O governante explicou que os investidores interessados no setor das sementes têm “as portas 100% abertas” para dialogar com o Governo, que dispõe de mecanismos para apoiar imediatamente o processo de investimento no setor.
Na terça-feira, as autoridades do distrito de Chókwe, na província moçambicana de Gaza, avançaram precisar de mais 23 mil toneladas de sementes para a época agrícola, após 45 mil hectares de culturas terem sido devastados pelas últimas cheias.
“Temos 85 toneladas de milhos, é a semente que neste momento estamos a fazer a distribuição, e temos outras quantidades de semente que recebemos, que vão beneficiar 1.200 produtores (…).

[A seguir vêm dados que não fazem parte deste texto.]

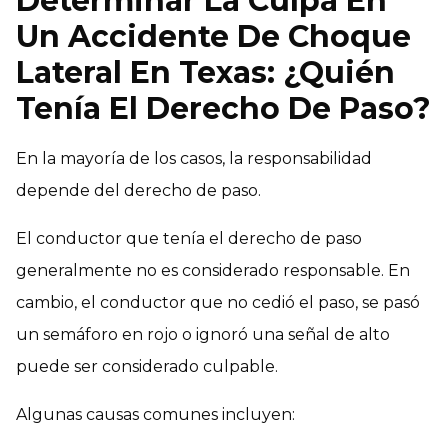
Determinar La Culpa En
Un Accidente De Choque
Lateral En Texas: ¿Quién
Tenía El Derecho De Paso?
En la mayoría de los casos, la responsabilidad
depende del derecho de paso.
El conductor que tenía el derecho de paso
generalmente no es considerado responsable. En
cambio, el conductor que no cedió el paso, se pasó
un semáforo en rojo o ignoró una señal de alto
puede ser considerado culpable.
Algunas causas comunes incluyen:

Neste momento temos o défice de 23 mil toneladas de sementes”, disse o administrador do distrito de Chókwe, Narciso Nhamuoco.
Os dados do Instituto Nacional de Gestão e Redução do Risco de Desastres (INGD) indicam que, na atual época das chuvas no país, 320.426 hectares de áreas agrícolas foram perdidos, afetando 373.241 agricultores, e 531.657 animais morreram, entre bovinos, caprinos e aves.
Moçambique é considerado um dos países mais severamente afetados pelas alterações climáticas no mundo, enfrentando ciclicamente cheias e ciclones tropicais durante a época chuvosa, que decorre entre outubro e abril.